Factual Flaws of Missouri’s Complaint

Worse than these legal flaws, however, is Missouri’s decision to accuse China of a coronavirus misinformation campaign while simultaneously attempting to pass-off conspiracy theories and falsehoods as facts. Most fundamentally, a central claim of the complaint—that SarsCoV-2 was man-made in a Chinese lab—has been debunked, and reports about the inaccuracy of this conspiracy theory were available before and at the time Missouri drafted its complaint. Multiple Fox News stories, which ran in mid-April, claiming that SarsCoV-2 was made in a lab, were cited by Missouri in its lawsuit. And, while Fox News itself issued a report correcting its own news before the lawsuit was filed, that information did not make it into the complaint.

Throughout the complaint, Missouri implies that China acted deliberately to harm the global community. “The virus unleashed by the Communist Party of China and the Chinese government has left no community in the world untouched.” The allegations that Chinese officials were slow to react to mounting infections, that they denied human-to-human transmission until it was impossible to ignore, that they refused to allow American scientists into China to observe, and that they hoarded PPE are all designed to depict China as, at best, reckless in the face of a global public health emergency.

Conclusion

We are not here to defend China. Its conduct was irresponsible, even reprehensible, and it contributed to the scope of the pandemic today. But so too were the actions and inactions of nearly every country, including the United States. The Trump administration and several state governments—including Missouri’s—ignored the warning signs in China until it was too late. They downplayed infections in Italy, and the first infections in the U.S. Wishful thinking passed for policy until there was no denying reality. Now, rather than cope with the complicated truth, Missouri’s Attorney General—mimicking discourses emanating from the federal government—has used this lawsuit to write a melodrama. It casts China as the mustache-twisting villain and Missourians as the damsel tied to the tracks as a coronavirus train rounds the corner full speed ahead.
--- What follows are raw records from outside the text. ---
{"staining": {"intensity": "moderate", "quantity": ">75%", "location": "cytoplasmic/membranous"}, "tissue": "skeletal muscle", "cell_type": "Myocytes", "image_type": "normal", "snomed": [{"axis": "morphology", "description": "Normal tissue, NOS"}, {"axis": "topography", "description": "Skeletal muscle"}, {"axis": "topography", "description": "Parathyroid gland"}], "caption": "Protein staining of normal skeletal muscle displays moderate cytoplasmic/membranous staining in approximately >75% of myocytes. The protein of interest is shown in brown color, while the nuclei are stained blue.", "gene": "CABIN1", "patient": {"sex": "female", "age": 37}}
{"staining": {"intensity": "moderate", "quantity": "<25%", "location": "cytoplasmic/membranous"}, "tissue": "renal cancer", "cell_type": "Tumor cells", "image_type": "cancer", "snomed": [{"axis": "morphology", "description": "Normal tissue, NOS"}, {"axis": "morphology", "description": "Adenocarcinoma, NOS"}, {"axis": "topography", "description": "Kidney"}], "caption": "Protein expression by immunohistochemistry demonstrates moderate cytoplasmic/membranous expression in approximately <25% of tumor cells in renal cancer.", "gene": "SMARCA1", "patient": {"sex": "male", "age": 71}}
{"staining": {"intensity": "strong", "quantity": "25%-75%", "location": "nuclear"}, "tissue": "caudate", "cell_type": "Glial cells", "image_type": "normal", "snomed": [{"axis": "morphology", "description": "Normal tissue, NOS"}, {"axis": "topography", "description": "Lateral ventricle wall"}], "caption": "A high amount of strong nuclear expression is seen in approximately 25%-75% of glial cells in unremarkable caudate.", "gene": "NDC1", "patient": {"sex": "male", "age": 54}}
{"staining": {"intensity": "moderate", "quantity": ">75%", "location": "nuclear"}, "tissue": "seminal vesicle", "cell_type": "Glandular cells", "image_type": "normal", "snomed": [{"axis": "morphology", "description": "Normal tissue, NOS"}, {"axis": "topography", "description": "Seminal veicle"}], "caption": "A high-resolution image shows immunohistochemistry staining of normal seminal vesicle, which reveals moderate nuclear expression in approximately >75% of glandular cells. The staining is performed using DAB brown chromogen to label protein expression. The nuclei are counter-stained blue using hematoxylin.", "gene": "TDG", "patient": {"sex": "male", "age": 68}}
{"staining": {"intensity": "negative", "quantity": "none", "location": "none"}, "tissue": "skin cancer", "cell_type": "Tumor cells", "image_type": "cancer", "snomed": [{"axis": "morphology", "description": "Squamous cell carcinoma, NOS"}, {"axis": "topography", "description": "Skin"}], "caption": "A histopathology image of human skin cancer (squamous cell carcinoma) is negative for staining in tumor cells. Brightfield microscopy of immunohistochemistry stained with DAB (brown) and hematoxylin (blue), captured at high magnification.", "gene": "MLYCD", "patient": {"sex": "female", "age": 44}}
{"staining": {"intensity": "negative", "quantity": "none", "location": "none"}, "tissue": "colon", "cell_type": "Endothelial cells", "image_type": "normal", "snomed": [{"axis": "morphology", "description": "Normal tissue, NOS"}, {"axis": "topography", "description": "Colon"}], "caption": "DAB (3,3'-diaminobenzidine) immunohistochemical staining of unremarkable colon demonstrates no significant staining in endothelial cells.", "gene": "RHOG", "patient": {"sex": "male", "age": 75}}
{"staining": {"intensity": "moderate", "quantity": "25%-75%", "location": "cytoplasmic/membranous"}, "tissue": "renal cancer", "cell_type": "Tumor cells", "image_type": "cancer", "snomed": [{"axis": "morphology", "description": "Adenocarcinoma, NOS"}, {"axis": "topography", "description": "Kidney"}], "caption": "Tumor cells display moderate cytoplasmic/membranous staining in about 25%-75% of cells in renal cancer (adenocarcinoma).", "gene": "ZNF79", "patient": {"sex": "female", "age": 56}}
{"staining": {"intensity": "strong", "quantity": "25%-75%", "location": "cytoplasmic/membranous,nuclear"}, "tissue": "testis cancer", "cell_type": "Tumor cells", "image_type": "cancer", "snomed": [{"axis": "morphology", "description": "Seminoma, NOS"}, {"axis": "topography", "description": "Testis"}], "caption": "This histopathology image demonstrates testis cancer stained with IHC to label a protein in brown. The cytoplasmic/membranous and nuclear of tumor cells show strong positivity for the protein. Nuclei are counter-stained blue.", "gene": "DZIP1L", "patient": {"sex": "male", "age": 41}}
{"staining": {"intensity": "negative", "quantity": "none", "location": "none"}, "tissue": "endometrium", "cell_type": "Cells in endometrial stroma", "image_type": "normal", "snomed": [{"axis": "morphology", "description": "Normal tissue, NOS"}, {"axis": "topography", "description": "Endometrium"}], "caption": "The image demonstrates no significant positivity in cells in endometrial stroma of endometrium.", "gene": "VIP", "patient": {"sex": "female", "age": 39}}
While much of the United States’ inadequate response to COVID-19 is attributable to basic failures in pandemic preparedness and flawed early-stage interventions—recall, among other examples, the extinction of the Directorate for Global Health Security and Biodefense at the National Security Council in 2018, or the lack of COVID-19 tests months into the pandemic—there is also a strategic component to the Missouri lawsuit that helps pave the way for the United States to turn finger-pointing at China into a tool of economic retaliation. On April 30th, it was reported that the Trump Administration was planning to impose economic sanctions on China for its role in the pandemic—a role that has been grossly overblown by the Administration and echoed in the Missouri lawsuit, and for which the United States is not allowed to retaliate under international law. As reported, these sanctions are aimed at curtailing the growth of strategic sectors of the Chinese economy, a move already attempted before the outbreak through the imposition of tariffs. If new sanctions are indeed imposed, the trade war between the two countries will enter a new chapter, brought about by the instrumentalization of a public health crisis for economic purposes. The (mis)use of the judicial process to shift the blame abroad in the Missouri lawsuit is but one piece of a larger plan with an increasingly visible economic agenda.